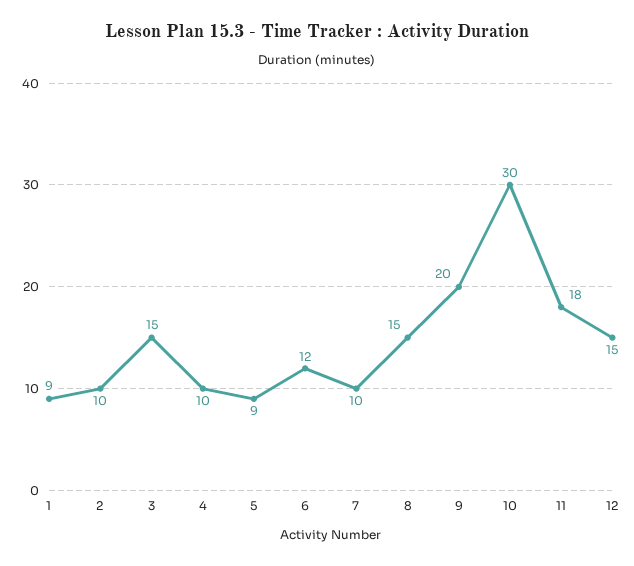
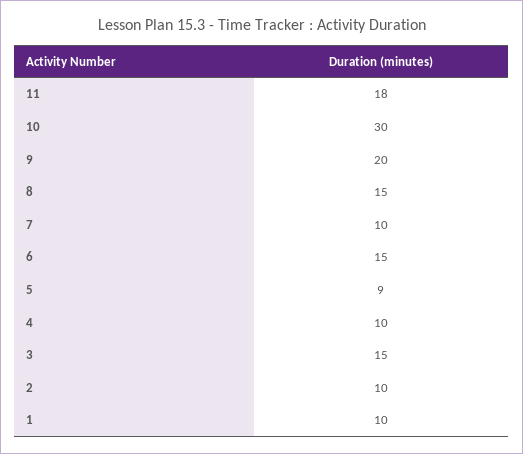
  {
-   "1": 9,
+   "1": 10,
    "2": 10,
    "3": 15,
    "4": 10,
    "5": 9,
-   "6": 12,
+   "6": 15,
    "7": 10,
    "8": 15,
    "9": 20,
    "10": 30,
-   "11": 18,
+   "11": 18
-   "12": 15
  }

________

_Requirement_
Would you repeat the listing above exactly, minus the images?

_Written response_
  {
-   "1": 9,
+   "1": 10,
    "2": 10,
    "3": 15,
    "4": 10,
    "5": 9,
-   "6": 12,
+   "6": 15,
    "7": 10,
    "8": 15,
    "9": 20,
    "10": 30,
-   "11": 18,
+   "11": 18
-   "12": 15
  }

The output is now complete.